_WRITTEN INSTRUCTION:_
Please write out, character for character, the stretch of lines below from the one containing "genus: Danaus" through the one containing "common name: Red-backed fairywren", both included, and nothing else.

_RECORDS FOR THIS EXERCISE:_
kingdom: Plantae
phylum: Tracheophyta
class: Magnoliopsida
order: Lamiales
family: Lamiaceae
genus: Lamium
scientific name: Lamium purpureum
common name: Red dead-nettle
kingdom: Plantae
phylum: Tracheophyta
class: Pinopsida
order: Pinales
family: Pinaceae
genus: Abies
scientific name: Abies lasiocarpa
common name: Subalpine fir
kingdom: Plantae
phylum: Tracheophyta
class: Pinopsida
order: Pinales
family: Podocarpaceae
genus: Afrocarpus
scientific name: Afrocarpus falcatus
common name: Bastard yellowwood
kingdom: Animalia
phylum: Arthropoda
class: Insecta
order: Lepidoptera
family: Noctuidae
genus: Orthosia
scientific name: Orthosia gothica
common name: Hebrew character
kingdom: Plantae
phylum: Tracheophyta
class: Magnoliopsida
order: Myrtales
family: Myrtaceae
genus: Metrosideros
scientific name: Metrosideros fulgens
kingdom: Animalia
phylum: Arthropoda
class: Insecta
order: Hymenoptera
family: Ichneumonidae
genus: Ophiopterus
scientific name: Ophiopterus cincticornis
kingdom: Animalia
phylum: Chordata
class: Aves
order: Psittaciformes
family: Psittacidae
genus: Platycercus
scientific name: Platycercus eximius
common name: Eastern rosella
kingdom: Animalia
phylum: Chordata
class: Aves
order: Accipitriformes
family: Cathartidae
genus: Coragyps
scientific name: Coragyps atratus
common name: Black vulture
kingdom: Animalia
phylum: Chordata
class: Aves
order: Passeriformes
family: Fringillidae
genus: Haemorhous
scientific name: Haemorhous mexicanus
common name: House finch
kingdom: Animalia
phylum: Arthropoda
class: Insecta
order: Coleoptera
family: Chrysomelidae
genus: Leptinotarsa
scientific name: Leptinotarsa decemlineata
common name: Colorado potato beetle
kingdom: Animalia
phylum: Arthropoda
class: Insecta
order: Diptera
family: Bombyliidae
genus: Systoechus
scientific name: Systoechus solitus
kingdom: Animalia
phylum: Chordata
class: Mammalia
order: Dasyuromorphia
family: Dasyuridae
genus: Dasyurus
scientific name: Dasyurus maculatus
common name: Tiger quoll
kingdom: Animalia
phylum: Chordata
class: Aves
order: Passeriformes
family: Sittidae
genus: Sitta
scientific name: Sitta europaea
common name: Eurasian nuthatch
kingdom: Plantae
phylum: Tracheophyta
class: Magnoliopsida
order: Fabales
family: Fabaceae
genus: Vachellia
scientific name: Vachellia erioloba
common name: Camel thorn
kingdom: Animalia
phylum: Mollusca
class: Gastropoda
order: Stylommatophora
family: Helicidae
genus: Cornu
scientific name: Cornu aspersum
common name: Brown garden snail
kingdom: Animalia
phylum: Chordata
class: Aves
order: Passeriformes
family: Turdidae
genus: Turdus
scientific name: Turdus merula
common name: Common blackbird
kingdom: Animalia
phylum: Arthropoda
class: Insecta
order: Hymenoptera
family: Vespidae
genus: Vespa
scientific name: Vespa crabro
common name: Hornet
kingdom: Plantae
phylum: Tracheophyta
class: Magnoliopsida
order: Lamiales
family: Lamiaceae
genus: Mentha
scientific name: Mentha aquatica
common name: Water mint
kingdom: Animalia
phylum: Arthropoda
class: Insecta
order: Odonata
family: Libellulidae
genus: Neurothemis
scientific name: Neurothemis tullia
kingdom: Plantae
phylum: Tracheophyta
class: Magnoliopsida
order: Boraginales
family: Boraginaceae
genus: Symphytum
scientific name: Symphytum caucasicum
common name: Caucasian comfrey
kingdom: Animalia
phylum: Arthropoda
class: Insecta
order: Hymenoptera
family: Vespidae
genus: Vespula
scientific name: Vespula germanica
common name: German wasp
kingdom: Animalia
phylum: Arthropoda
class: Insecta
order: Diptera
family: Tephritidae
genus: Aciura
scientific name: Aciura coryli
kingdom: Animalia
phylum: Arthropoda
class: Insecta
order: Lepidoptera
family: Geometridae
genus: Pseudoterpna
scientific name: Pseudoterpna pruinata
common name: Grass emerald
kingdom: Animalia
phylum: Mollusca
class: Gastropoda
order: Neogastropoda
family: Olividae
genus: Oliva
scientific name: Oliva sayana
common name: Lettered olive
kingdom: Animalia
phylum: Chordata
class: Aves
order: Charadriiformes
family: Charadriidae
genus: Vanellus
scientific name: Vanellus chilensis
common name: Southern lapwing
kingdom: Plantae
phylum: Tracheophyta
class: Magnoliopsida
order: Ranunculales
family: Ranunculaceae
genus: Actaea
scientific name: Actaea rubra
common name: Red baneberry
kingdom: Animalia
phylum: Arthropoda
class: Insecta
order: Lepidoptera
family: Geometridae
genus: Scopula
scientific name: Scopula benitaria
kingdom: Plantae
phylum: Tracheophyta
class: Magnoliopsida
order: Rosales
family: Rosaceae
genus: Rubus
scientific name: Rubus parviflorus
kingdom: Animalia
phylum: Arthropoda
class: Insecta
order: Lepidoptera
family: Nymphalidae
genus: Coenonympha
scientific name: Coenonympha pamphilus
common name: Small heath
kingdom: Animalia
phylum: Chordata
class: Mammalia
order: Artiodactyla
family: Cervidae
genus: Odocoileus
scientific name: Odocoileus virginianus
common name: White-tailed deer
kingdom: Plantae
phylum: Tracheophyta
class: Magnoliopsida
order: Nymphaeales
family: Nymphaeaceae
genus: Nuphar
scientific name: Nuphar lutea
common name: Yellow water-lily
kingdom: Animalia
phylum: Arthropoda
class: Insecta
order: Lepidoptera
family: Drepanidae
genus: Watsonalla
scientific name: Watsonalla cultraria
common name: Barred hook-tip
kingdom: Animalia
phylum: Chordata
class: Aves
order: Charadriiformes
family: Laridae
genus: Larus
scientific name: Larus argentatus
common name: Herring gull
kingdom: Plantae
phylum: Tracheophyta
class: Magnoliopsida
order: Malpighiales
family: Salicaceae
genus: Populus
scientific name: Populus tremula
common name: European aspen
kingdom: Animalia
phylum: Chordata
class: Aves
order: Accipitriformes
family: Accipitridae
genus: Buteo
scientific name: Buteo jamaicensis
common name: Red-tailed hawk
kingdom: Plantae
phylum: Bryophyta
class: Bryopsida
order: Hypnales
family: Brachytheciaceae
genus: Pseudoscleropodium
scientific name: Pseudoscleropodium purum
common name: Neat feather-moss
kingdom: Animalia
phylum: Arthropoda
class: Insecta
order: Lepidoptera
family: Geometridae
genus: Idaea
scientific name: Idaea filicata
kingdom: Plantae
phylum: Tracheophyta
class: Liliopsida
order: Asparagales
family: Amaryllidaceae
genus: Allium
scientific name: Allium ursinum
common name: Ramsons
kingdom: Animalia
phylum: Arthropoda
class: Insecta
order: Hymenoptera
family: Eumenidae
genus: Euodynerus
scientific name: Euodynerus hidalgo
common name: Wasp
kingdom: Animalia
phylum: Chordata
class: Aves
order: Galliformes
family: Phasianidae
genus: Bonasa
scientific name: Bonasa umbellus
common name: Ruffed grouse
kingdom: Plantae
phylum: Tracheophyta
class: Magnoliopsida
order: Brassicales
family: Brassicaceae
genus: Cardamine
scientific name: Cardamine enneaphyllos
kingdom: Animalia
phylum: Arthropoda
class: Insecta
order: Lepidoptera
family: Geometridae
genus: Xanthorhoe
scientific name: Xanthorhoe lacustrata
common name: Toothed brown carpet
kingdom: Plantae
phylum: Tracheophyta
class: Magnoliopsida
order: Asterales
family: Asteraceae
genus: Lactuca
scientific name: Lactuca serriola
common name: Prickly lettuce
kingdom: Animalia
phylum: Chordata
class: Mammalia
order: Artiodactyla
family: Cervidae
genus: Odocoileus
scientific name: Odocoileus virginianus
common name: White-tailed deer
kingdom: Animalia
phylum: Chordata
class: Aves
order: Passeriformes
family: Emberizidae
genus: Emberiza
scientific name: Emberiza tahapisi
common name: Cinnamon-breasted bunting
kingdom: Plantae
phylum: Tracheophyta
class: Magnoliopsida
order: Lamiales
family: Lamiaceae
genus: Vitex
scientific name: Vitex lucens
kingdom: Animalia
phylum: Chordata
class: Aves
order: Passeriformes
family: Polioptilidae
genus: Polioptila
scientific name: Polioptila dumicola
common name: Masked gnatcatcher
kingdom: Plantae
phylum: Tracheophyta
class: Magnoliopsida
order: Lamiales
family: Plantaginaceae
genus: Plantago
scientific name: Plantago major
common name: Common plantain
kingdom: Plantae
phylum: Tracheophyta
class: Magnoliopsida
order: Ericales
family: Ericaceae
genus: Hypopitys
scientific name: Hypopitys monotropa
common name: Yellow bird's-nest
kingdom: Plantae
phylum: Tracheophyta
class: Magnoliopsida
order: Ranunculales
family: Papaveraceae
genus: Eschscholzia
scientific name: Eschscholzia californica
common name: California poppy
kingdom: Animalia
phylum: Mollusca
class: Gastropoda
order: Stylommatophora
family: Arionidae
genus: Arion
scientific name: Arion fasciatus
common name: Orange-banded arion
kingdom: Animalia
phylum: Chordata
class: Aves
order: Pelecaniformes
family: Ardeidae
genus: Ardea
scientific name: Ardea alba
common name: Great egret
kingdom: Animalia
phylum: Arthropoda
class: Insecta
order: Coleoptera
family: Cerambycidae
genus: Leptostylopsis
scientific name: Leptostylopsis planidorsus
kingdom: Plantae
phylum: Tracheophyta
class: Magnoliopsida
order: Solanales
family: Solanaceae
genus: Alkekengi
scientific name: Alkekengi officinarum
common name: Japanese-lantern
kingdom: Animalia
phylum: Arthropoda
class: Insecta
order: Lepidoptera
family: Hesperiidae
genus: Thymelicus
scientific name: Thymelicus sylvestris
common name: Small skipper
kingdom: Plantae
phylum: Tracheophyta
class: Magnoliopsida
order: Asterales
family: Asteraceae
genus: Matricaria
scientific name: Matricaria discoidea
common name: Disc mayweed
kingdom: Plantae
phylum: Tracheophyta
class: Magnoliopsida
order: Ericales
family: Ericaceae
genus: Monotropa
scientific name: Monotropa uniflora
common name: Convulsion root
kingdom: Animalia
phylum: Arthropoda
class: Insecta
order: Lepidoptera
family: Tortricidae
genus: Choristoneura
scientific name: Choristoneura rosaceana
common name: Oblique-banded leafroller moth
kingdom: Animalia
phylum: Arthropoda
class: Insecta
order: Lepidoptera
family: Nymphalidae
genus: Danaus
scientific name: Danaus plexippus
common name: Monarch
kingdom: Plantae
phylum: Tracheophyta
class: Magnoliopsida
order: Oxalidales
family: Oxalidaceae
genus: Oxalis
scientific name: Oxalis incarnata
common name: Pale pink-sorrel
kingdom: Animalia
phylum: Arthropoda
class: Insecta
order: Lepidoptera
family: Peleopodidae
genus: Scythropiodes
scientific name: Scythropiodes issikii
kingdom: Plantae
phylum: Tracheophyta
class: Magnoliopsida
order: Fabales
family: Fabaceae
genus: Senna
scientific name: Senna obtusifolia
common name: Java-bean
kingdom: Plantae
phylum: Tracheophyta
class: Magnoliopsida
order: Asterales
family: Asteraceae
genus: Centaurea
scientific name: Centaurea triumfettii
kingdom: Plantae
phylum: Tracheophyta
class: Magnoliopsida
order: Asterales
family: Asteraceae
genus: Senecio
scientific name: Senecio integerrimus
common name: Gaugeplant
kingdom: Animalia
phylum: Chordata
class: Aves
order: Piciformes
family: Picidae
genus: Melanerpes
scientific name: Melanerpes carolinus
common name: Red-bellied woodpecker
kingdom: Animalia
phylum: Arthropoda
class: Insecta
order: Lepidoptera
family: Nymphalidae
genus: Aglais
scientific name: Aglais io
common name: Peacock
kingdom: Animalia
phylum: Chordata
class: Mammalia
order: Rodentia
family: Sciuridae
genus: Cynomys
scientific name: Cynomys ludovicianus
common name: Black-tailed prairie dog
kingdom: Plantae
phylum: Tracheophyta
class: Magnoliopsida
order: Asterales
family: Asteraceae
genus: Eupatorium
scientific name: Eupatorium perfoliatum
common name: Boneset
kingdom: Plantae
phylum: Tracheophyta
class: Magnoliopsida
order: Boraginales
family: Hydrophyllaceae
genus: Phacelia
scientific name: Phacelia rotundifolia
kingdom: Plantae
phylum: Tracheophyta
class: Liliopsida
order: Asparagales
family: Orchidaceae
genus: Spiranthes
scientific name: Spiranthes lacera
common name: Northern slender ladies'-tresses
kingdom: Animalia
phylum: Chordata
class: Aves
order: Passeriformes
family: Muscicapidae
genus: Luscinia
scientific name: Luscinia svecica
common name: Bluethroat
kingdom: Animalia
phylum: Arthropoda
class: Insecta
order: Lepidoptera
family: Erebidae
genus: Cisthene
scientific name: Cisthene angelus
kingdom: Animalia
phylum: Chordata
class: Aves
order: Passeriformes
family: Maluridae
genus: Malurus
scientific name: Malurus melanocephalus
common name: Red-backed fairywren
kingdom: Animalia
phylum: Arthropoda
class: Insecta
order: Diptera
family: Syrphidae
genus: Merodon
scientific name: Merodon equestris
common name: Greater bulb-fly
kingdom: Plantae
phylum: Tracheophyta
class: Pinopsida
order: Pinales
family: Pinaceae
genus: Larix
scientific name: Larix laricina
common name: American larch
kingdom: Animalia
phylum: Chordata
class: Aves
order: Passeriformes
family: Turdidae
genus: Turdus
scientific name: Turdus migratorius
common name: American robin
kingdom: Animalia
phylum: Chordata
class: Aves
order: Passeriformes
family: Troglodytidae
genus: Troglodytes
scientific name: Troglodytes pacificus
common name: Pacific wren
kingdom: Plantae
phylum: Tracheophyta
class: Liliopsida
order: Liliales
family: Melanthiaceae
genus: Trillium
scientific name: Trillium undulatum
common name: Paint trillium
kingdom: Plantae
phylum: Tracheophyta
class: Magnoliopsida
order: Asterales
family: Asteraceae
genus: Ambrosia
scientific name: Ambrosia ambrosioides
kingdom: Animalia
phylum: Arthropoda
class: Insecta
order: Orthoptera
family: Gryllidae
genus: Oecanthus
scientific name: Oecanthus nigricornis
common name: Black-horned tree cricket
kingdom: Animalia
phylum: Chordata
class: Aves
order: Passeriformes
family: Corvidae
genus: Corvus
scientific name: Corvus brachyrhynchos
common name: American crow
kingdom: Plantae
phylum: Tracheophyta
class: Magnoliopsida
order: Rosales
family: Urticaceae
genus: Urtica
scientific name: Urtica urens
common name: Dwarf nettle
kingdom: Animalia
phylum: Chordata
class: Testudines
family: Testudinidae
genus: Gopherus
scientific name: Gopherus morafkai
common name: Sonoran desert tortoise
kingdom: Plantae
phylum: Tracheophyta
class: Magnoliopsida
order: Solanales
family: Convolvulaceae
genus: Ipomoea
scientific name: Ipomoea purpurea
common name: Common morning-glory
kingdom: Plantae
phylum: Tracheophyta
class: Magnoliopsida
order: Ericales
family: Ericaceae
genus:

_RESULT:_
genus: Danaus
scientific name: Danaus plexippus
common name: Monarch
kingdom: Plantae
phylum: Tracheophyta
class: Magnoliopsida
order: Oxalidales
family: Oxalidaceae
genus: Oxalis
scientific name: Oxalis incarnata
common name: Pale pink-sorrel
kingdom: Animalia
phylum: Arthropoda
class: Insecta
order: Lepidoptera
family: Peleopodidae
genus: Scythropiodes
scientific name: Scythropiodes issikii
kingdom: Plantae
phylum: Tracheophyta
class: Magnoliopsida
order: Fabales
family: Fabaceae
genus: Senna
scientific name: Senna obtusifolia
common name: Java-bean
kingdom: Plantae
phylum: Tracheophyta
class: Magnoliopsida
order: Asterales
family: Asteraceae
genus: Centaurea
scientific name: Centaurea triumfettii
kingdom: Plantae
phylum: Tracheophyta
class: Magnoliopsida
order: Asterales
family: Asteraceae
genus: Senecio
scientific name: Senecio integerrimus
common name: Gaugeplant
kingdom: Animalia
phylum: Chordata
class: Aves
order: Piciformes
family: Picidae
genus: Melanerpes
scientific name: Melanerpes carolinus
common name: Red-bellied woodpecker
kingdom: Animalia
phylum: Arthropoda
class: Insecta
order: Lepidoptera
family: Nymphalidae
genus: Aglais
scientific name: Aglais io
common name: Peacock
kingdom: Animalia
phylum: Chordata
class: Mammalia
order: Rodentia
family: Sciuridae
genus: Cynomys
scientific name: Cynomys ludovicianus
common name: Black-tailed prairie dog
kingdom: Plantae
phylum: Tracheophyta
class: Magnoliopsida
order: Asterales
family: Asteraceae
genus: Eupatorium
scientific name: Eupatorium perfoliatum
common name: Boneset
kingdom: Plantae
phylum: Tracheophyta
class: Magnoliopsida
order: Boraginales
family: Hydrophyllaceae
genus: Phacelia
scientific name: Phacelia rotundifolia
kingdom: Plantae
phylum: Tracheophyta
class: Liliopsida
order: Asparagales
family: Orchidaceae
genus: Spiranthes
scientific name: Spiranthes lacera
common name: Northern slender ladies'-tresses
kingdom: Animalia
phylum: Chordata
class: Aves
order: Passeriformes
family: Muscicapidae
genus: Luscinia
scientific name: Luscinia svecica
common name: Bluethroat
kingdom: Animalia
phylum: Arthropoda
class: Insecta
order: Lepidoptera
family: Erebidae
genus: Cisthene
scientific name: Cisthene angelus
kingdom: Animalia
phylum: Chordata
class: Aves
order: Passeriformes
family: Maluridae
genus: Malurus
scientific name: Malurus melanocephalus
common name: Red-backed fairywren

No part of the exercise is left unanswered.